われらがサッカー日本代表に「ごめんね」! 潔く謝ったネットユーザーを見習おう(SankeiBiz)



 サッカーW杯ロシア大会が盛り上がりを見せており、日本代表も28日にキックオフされるポーランド戦で引き分け以上であれば無条件で決勝トーナメント進出を果たす。大会前、日本代表に対しネットでは3連敗を予想する声や、本田圭佑、香川慎司、岡崎慎司をメンバーに選び、欧州で活躍するこれから期待できそうな若手を選ばなかった西野朗監督を叩く声だらけだった。(ネットニュース編集者 中川淳一郎)

◆とりあえずハリルホジッチ前監督にも感謝

 最近サッカー通を名乗る小柳ルミ子も中島翔哉を招集しなかったことについて自身のブログで異議を呈したりした。日本サッカー協会・田嶋幸三会長は「1パーセントでも2パーセントでも、日本代表が勝つ可能性を追った」とハリルホジッチ前監督の更迭と西野監督の就任の背景を明かした。それでも、この時は「世界を知るハリルと比べて西野なんか…」的論調もあった。

 それに加え、直前の監督更迭には疑問の声も出たほか、ハリルホジッチ氏の支持者はこの決定にネット上で激怒し、ハリルホジッチ前監督の通訳だった人物の兄を名乗る人物もハリル氏を擁護するに至った。いずれの立場の方々の意見もここは尊重すべきであろう。何が正しいのかは分からない。

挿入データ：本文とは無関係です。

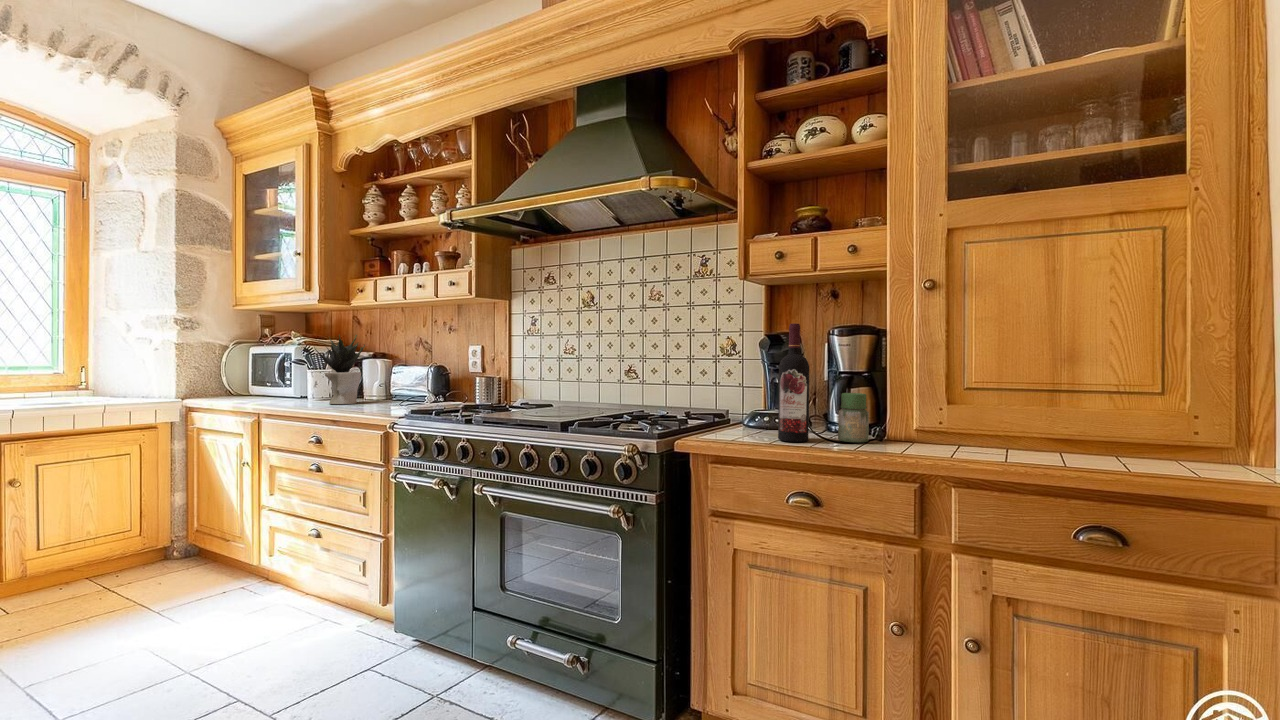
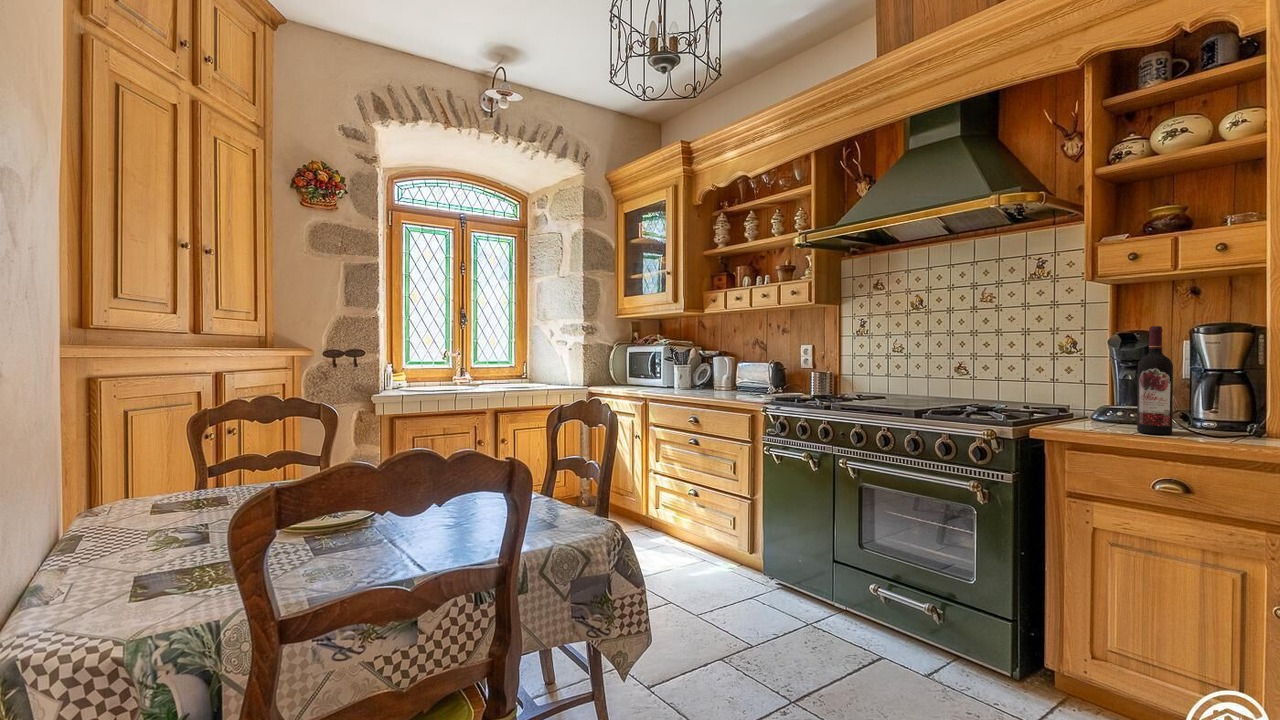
potted plant: present [315,335,365,404] -> none [688,337,723,392]
jar: present [838,393,869,443] -> none [1208,390,1246,437]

 だが、結果的に予選2試合を終え、日本は圧倒的に格上のコロンビアに勝利し、これまた格上であるセネガルと引き分けた。2002年、2010年大会同様、日本国内は決勝トーナメント進出が近づいたこの「第2戦」終了後の高揚感を味わっている。

 ここでは、ハリル氏で継続すべきだったと考える人や同氏の功績こそ重要だったと考える人も含め、日本代表を応援しようではないかと呼びかけたい。ハリル氏と選手の間でいろいろ問題はあったかもしれないが、とりあえず、W杯進出に導いてくれたのは同氏の手腕もあったわけで、そこは純粋に感謝したい。そして西野監督と選手の頑張り、田嶋会長の英断にもエールを送りたい。

◆「手のひら返し」?

 そして、私がここで立派だと思うのはツイッターや5ちゃんねる(旧2ちゃんねる)で西野監督及び下馬評が低かった本田や香川、岡崎、そして田嶋会長に対して「ごめんね」と謝罪をしている人々についてである。

 これを「手のひら返し」と言うことはたやすいし、「所詮はネットの匿名の連中が、考えることなく悪口を書いて憂さ晴らしをしているだけだ、ケッ!」と批判することも簡単なことである。

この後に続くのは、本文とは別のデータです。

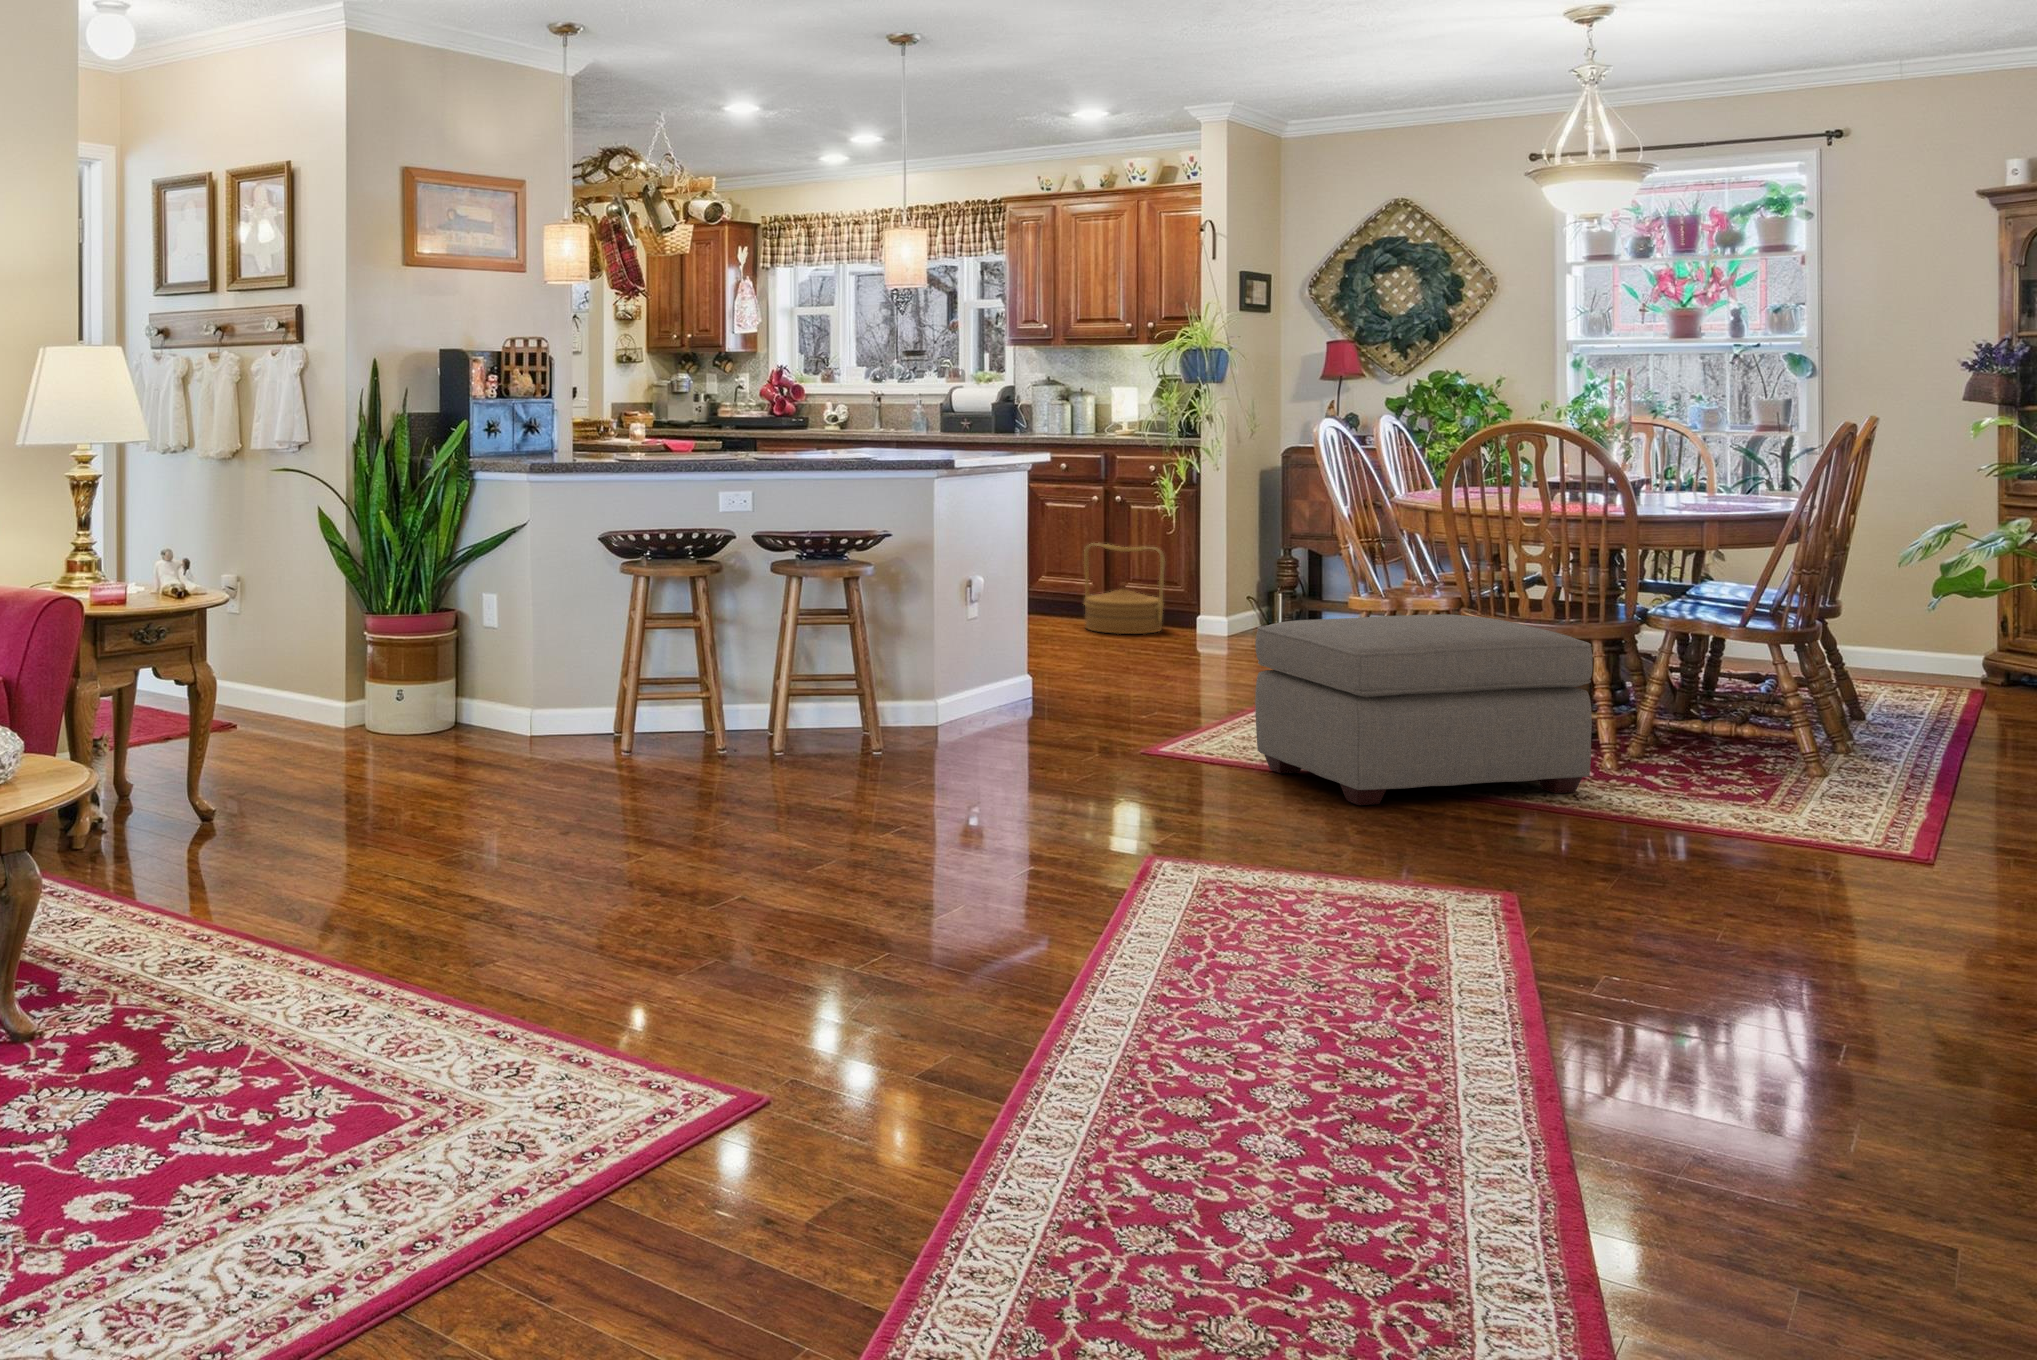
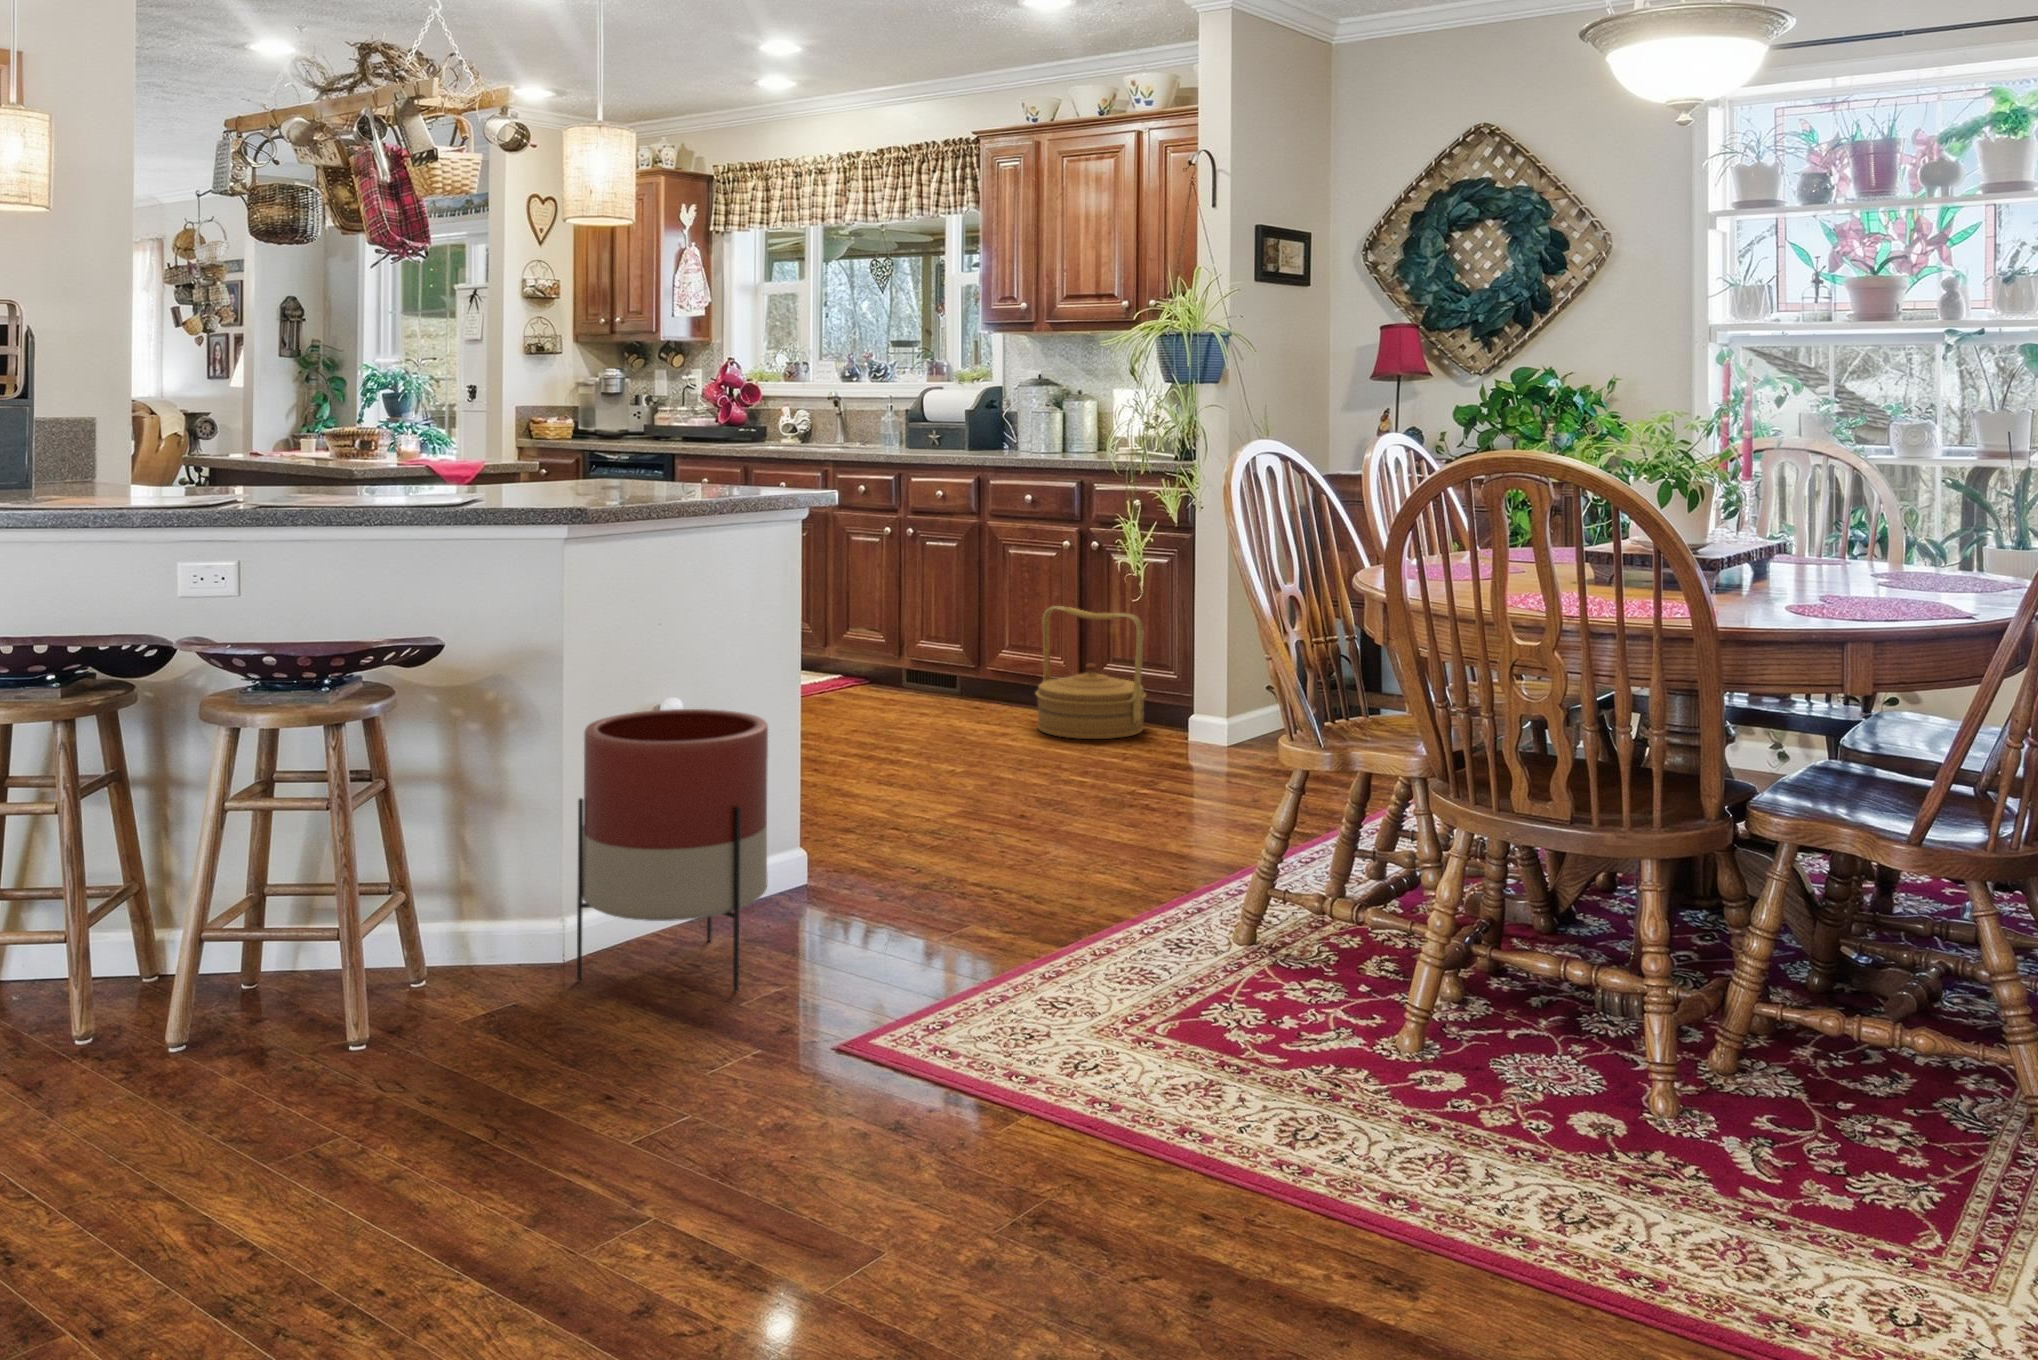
planter: none [959,584,1065,738] -> present [577,709,768,992]
ottoman: present [1255,614,1593,805] -> none [1005,800,1607,1236]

 だが、2010年、W杯直前の親善試合で負け続け、更迭論までネットで登場した岡田武史氏に対し、W杯本番の初戦・カメルーン戦の勝利以後「岡ちゃんごめんね」の声がネットに溢れた時、私自身ネットユーザーのこの素直さには感動した。

 今回も西野氏、本田、香川らへの心からの謝罪と、これからの応援を表明する無名の人々のこの姿勢は、とかく謝ることができない我々や、企業人、政治家は見習うべきではなかろうか。

 これまで日本代表を叩いていた人は、一旦謝ることにより、以後楽しくW杯を観戦し、日本代表を応援することができるのだ。「謝る」という儀式的なことをすることにより、ようやくその権利が得られるだけに、今回さっさと謝った人々はエライし賢い。

◆さっさと謝れば謝罪対象者との関係はよくなる

 同様に、普段の生活においても「あちゃー、やらかした…」と思ったらさっさと謝った方がいい。その方が、次に進めるようになるし、その謝罪対象者との関係も良くなる。ちなみに前回、決勝トーナメント1回戦・パラグアイ戦で駒野友一が最後のPKを外し敗退したが、その時の旧2ちゃんねるでは、「日本代表が帰国したら空港で駒野に投げつけるもの決めるぞ」というスレッドが登場した。

 1998年のフランス大会時は、シュートを決めないにもかかわらずヘラヘラ笑っていたなどとし、帰国時の空港ではFW・城彰二に対して生卵がぶつけられた。そして、まさかこれの再現か…と思わせたが、「投げつけるもの」として、「暖かいねぎらいの言葉」といきなり書かれ、この一言がそのスレッドの流れを支配し、代表を称える意見に溢れた。

 この中にも「岡ちゃんごめんね」とすぐに謝罪した人々は多かったことだろう。悪いことや失礼をしたら謝罪する。その原点を現在の西野氏、本田、香川への謝罪には見て取れる。